Алеша украдкою глядит на меня и осторожно спрашивает:
– Ты не зайдешь к ней?
Ох, эти родственные обязательства. Я морщусь.
– Да некогда, дела много.
Алеша темнеет. В нем вообще очень силен семейный патриотизм, а сестру Машу он любит с восторженным умилением. Перемогая себя, сам тяготясь своею настойчивостью, он говорит коротко:
– Шестого ее рождение.
– Ну, зайду тогда.
Алеша благодарно глядит.
В освещенных, завешанных тряпками оконцах флигелька метались тени. Мы с Алешею стояли на крыльце двора.
– Ты верно видел, пьян он?
– Пьян.
– Ну, значит, бьет.
Когда Гольтяков пьян, его охватывает буйная одержимость, он зверски колотит Прасковью. Она – худенькая, стройная, как девочка, с дикими, огромными глазами. У меня и у Алеши жалостливая влюбленность в нее. Мучают и волнуют душу ее прекрасные, прячущие страдание глаза. Горда она безмерно. Все на дворе знают, что с нею делает муж, а она смотрит с суровым недоумением и резко обрывает сочувственные вопросы.
Мы растерянно стояли. Трепала дрожь. В флигельке звучали заглушенные стоны, отчаянно плакал ребенок… И нельзя ничего вделать, нельзя броситься на помощь!
Да, учит жизнь!
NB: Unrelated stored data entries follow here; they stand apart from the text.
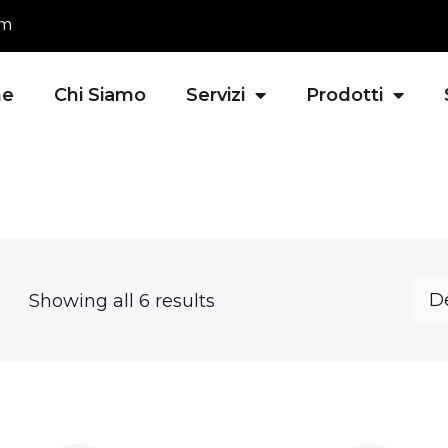
om
e
Chi Siamo
Servizi
Prodotti
Showing all 6 results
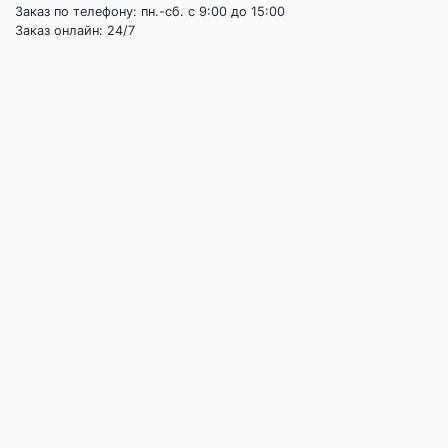
Заказ по телефону: пн.-сб. c 9:00 до 15:00
Заказ онлайн: 24/7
Сколько раз за этот год, в самых разнообразных случаях, приходилось переживать вот это самое, – стой, стиснув зубы, когда тянет броситься вперед, – гнусно кипи и перекипай внутри себя.
Вздымаются волны все выше. Весело жить! Работы страшно много, беготня с утра до вечера. К циглеровцам присоединяются все новые и новые заводы.
Вчера примкнули староносовцы, где Дядя-Белый. Через три дня предстояла получка. Дядя-Белый предложил присоединиться после получки. Поднялись крики, упреки!
– Трус! Предатель… Сейчас же все бросай работу!
И с песнями ушли из мастерских. А присоединились только из сочувствия.
Забежал к Катре, попросил вызвать ее. Горничная сказала, что выйти она не может, а просит к себе.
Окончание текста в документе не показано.